#### Excerpted passage

Date:         Thu, 4 Jan 2007 23:25:58 -0800
Reply-To:     David L Cassell <davidlcassell@MSN.COM>
Sender:       "SAS(r) Discussion" <SAS-L@LISTSERV.UGA.EDU>
From:         David L Cassell <davidlcassell@MSN.COM>
Subject:      Re: FW: Calculating differences between team members
In-Reply-To:  <000301c7301c$88869f50$0300a8c0@TARALAPTOP2>
Content-Type: text/plain; format=flowed

twernsing@YAHOO.COM wrote back:
>-----Original Message-----
>From: SAS(r) Discussion [mailto:SAS-L@LISTSERV.UGA.EDU] On Behalf Of Tara
>Wernsing
>Sent: Thursday, January 04, 2007 9:09 AM
>To: SAS-L@LISTSERV.UGA.EDU
>Subject: Calculating differences between team members
>
>Hi all~
>I am trying to calculate a formula where I need the sum of the squared
>differences between 3 people on a team (I have 24 teams of 3 people) for
>the
>same variable.
>
>so for example, for attitude toward a team project, I need to calculate the
>value of one team member's attitude score subtracted from the second
>member,
>and then subtracted from the third member.
>then square each difference, and sum up all three sq differences.
>
>I can figure out the latter part, but having trouble figuring out how I can
>hold the first person's value in memory, while getting the second person's
>value (could use _point ?) and doing the subtraction but then also a
>needing
>the third person's value (can I use another _point--can't seem to figure
>out
>how in the same do loop)?
>
>any ideas are appreciated! thanks, Tara
>
>Tara Wernsing
>Doctoral Candidate
>University of Nebraska-Lincoln
>Gallup Leadership Institute
>   <http://www.gli.unl.edu/> www.gli.unl.edu
>--
>"People take different roads seeking fulfillment and happiness. Just
>because
>they're not on your road doesn't mean they have gotten lost." ~Cesare di
>Bonesana Beccaria

>
>one more complexity to this---I need it to produce an individual level
>score
>for each person (for each ID in my data), not team level score.
>So this score will differ for each person on the team.  Below is an excerpt
>from an article that used this measure that explains this in words:
>
>**********************
>Tsui, Egan, Oreilly 1989. Being Different. Administration Science
>Quarterly.

########

Prompt: Continue the mailing-list thread about calculating squared differences between team members, starting after its last line.

#### Material provided

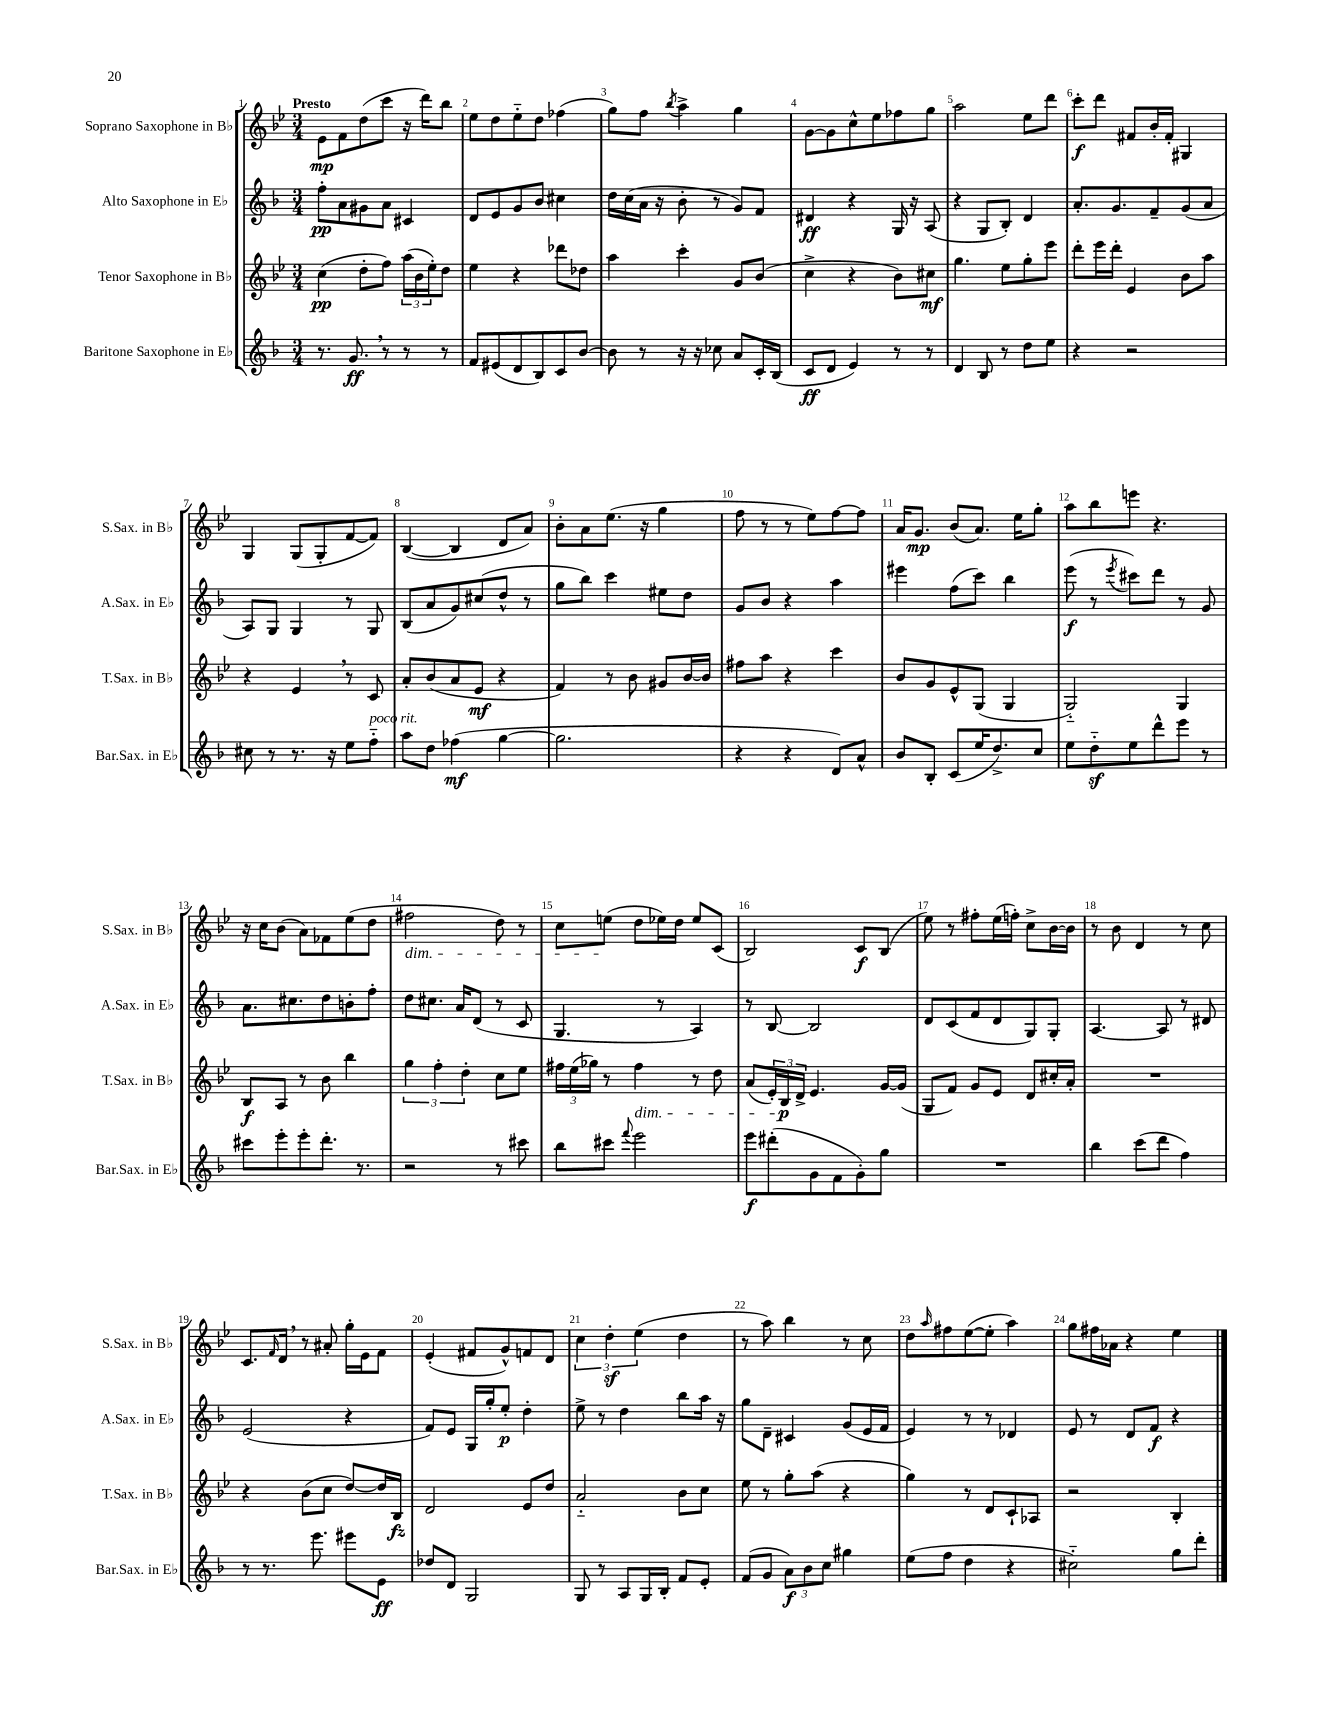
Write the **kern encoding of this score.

**kern	**kern	**kern	**kern
*staff4	*staff3	*staff2	*staff1
*clefG2	*clefG2	*clefG2	*clefG2
*k[b-]	*k[b-e-]	*k[b-]	*k[b-e-]
*M3/4	*M3/4	*M3/4	*M3/4
8.r	(4cc	8ff'	8e-
.	.	8a	8f
8.g	.	.	.
.	8dd'	8g#	(8dd
8r	8ff)	8a	8ccc
8r	(24aa	4c#	16r
.	24b-	.	.
.	.	.	16ddd)
.	24ee-')	.	.
8r	8dd	.	8bb-
=	=	=	=
8f	4ee-	8d	8ee-
(8e#	.	8e	8dd
8d	4r	8g	8ee-'~
8B-)	.	8b-	8dd
8c	8ddd-	4cc#	(4ff-
[8b-	8dd-	.	.
=	=	=	=
8b-]	4aa	16dd	8gg)
.	.	(16cc	.
8r	.	16a	8ff
.	.	16r	.
.	.	.	8qbb-
16r	4ccc'	8b-'	4aa^
16r	.	.	.
8cc-	.	8r	.
8a	8g	8g)	4gg
16c'	(8b-	8f	.
(16B-	.	.	.
=	=	=	=
8c	4cc^	4d#	[8g
8d	.	.	8g]
4e)	4r	4r	8cc^^
.	.	.	8ee-
8r	8b-)	16G	8ff-
.	.	16r	.
8r	8cc#	(8A	8gg
=	=	=	=
4d	4.gg	4r	2aa
8B-	.	8G	.
8r	8ee-	8B-')	.
8dd	8gg'	4d	8ee-
8ee	8eee-	.	8ddd
=	=	=	=
4r	8ddd'	8.a'	8ccc'
.	16eee-	.	8ddd
.	16ddd'	8.g	.
2r	4e-	.	8f#
.	.	8f~	16b-'
.	.	.	16f#'
.	8b-	(8g	4G#
.	8aa	8a	.
=	=	=	=
8cc#	4r	8A)	4G
8r	.	8G	.
8.r	4e-	4G	(8G
.	.	.	8G'
16r	.	.	.
8ee	8r	8r	[8f
8ff'~	8c	8G	8f])
=	=	=	=
8aa	8a'	(8B-	([4B-
8dd	(8b-	8a	.
(4ff-	8a	8g)	4B-]
.	8e-	(8cc#	.
[4gg	4r	8dd^^	8d
.	.	8r	8a)
=	=	=	=
2.gg]	4f)	8gg	8b-'
.	.	8bb-)	8a
.	8r	4ccc	(8.ee-
.	8b-	.	.
.	.	.	16r
.	8g#	8ee#	4gg
.	[16b-	8dd	.
.	16b-]	.	.
=	=	=	=
4r	8ff#	8g	8ff
.	8aa	8b-	8r
4r	4r	4r	8r
.	.	.	8ee-)
8d)	4ccc	4aa	[8ff
8a^^	.	.	8ff]
=	=	=	=
8b-	8b-	4eee#	16a
.	.	.	8.g
8B-'	8g	.	.
(8c	8e-^^	(8ff	(8b-
16ee	(8G	8ccc)	8.a)
8.dd^)	.	.	.
.	4G	4bb-	.
.	.	.	16ee-
8cc	.	.	8gg'
=	=	=	=
8ee	2G'~)	(8eee	8aa
8dd'~	.	8r	8bb-
.	.	8qeee	.
8ee	.	8ccc#)	8eee
8ddd^^	.	8ddd	4.r
8eee	4G	8r	.
8r	.	8g	.
=	=	=	=
8ccc#	8B-	8.a	16r
.	.	.	16cc
8eee'	8A	.	(8b-
.	.	8.cc#	.
8eee'	8r	.	8a)
8.ddd'	8b-	8dd	8f-
.	4bb-	8b'	(8ee-
8.r	.	.	.
.	.	8ff'	8dd
=	=	=	=
2r	6gg	8dd	2ff#
.	.	8.cc#	.
.	6ff'	.	.
.	.	16a	.
.	6dd'	.	.
.	.	(8d	.
8r	8cc	8r	8dd)
8ccc#	8ee-	8c	8r
=	=	=	=
8bb-	24ff#	4.G	8cc
.	(24ee-	.	.
.	24gg-)	.	.
8ccc#	8r	.	(8ee
8qqfff	.	.	.
2eee	4ff#	.	8dd
.	.	8r	16ee-)
.	.	.	16dd
.	8r	4A)	8ee-
.	8dd	.	(8c
=	=	=	=
8eee	(8a	8r	2B-)
(8ddd#'	24e-')	[8B-	.
.	24B-	.	.
.	24d^	.	.
8g	4.e-	2B-]	.
8f	.	.	.
8g')	.	.	8c
8gg	[16g	.	(8B-
.	(16g]	.	.
=	=	=	=
2.r	8G	8d	8ee-)
.	8f)	(8c	8r
.	8g	8f	8ff#'
.	8e-	8d	(16ee-
.	.	.	16ff')
.	8d	8G)	8cc^
.	16cc#'	8G'	[16b-
.	16a'	.	16b-]
=	=	=	=
4bb-	2.r	[4.A	8r
.	.	.	8b-
(8ccc	.	.	4d
8ddd	.	8A]	.
4ff)	.	8r	8r
.	.	8d#	8cc
=	=	=	=
8r	4r	(2e	8.c
8.r	.	.	.
.	.	.	16qqf
.	.	.	16d
.	(8b-	.	8r
8.eee	.	.	.
.	8cc	.	8a#'
8eee#	[8dd)	4r	16gg'
.	.	.	16e-
8e	16dd]	.	8f
.	16B-	.	.
=	=	=	=
8dd-	2d	8f)	(4e-'
8d	.	8e	.
2G	.	16G	8f#
.	.	16gg'	.
.	.	8ee'	8g^^)
.	8e-	4dd'	8f
.	8dd	.	8d
=	=	=	=
8G	2a'~	8ee^	6cc
8r	.	8r	.
.	.	.	6dd'
8A	.	4dd	.
.	.	.	(6ee-
16G	.	.	.
16B-'	.	.	.
8f	8b-	8bb-	4dd
8e'	8cc	16aa	.
.	.	16r	.
=	=	=	=
(8f	8ee-	8gg	8r
8g	8r	8d~	8aa)
12a)	8gg'	4c#	4bb-
12b-	.	.	.
.	(8aa	.	.
12cc	.	.	.
4gg#	4r	(8g	8r
.	.	16e	8cc
.	.	16f	.
=	=	=	=
(8ee	4gg)	4e)	8dd
.	.	.	16qqaa
8ff	.	.	8ff#
4dd	8r	8r	([8ee-
.	8d	8r	8ee-']
4r	8c`	4d-	4aa)
.	8A-	.	.
=	=	=	=
2cc#'~)	2r	8e	8gg
.	.	8r	16ff#
.	.	.	16a-
.	.	8d	4r
.	.	8f	.
8gg	4B-'	4r	4ee-
8ddd'	.	.	.
==	==	==	==
*-	*-	*-	*-
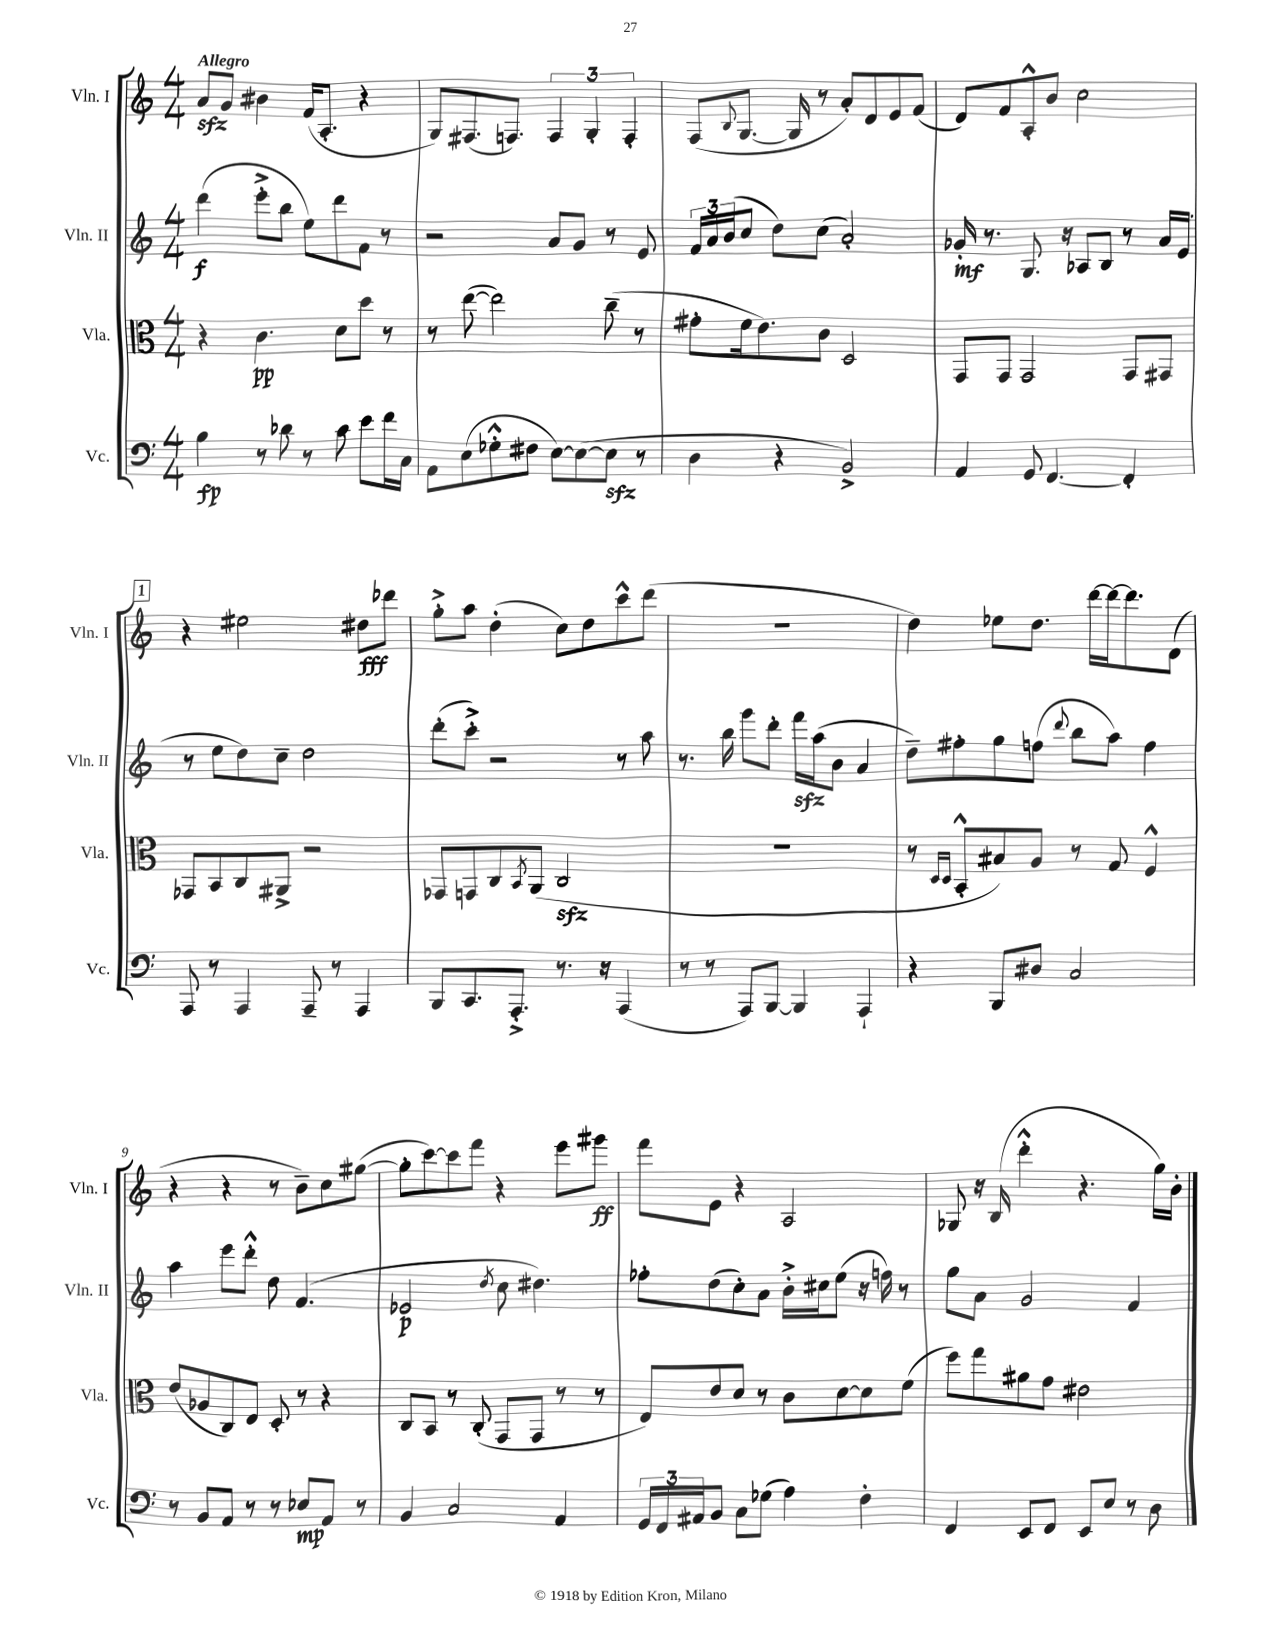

########

Task response:
>
>
>The relational demography score is the difference between an individual and
>all other individuals in the work unit (i.e., the sample) on a specific
>demographic attribute, using a formula similar to that used by O'Reilly,
>Caldwell, and Barnett (1989) and by Tsui and O'Reilly (1989). It is the
>square root of the summed squared differences between an individual S,'s
>value on a specific demographic variable and the value on the same variable
>for every other individual Si in the sample for the work unit, divided by
>the total number of respondents in the unit (n). The following formula was
>used for this calculation:
>
>SQRT of (1/n)*[SUM (Si - Sj)**2]
>
>i=target individual member
>J=each other team members
>
>A relational measure was derived for each demographic variable. Differences
>in age, company tenure, and education were measured in years. Differences
>in
>gender and race were measured by a score ranging from zero to approaching
>but never reaching 1.00. For example, a man in a work unit of two men and
>three women would have a relational score of .77 on gender, 0 for being the
>same as the other man and 3 for being different from each of the three
>women. We would then divide the score of 3 by 5 and take the square root of
>the result. Each of the two women, in turn, would have a relational score
>of
>.63. A score of .999 could be obtained by someone who is the sole minority
>member (on either gender or race) in an extremely large group .4
>
>The relational score on race was computed by considering the differences
>among all the racial groups in the work unit. In a work unit with one
>African-American, one Asian, and two whites, the relational score for the
>African-American and the Asian, respectively, would be 3 (1 for being
>different from each other and 2 for being different from each of the two
>whites), 2 for each of the two whites (1 for being different from the
>African-American, 1 for being different from the Asian, and 0 for being
>different from each other).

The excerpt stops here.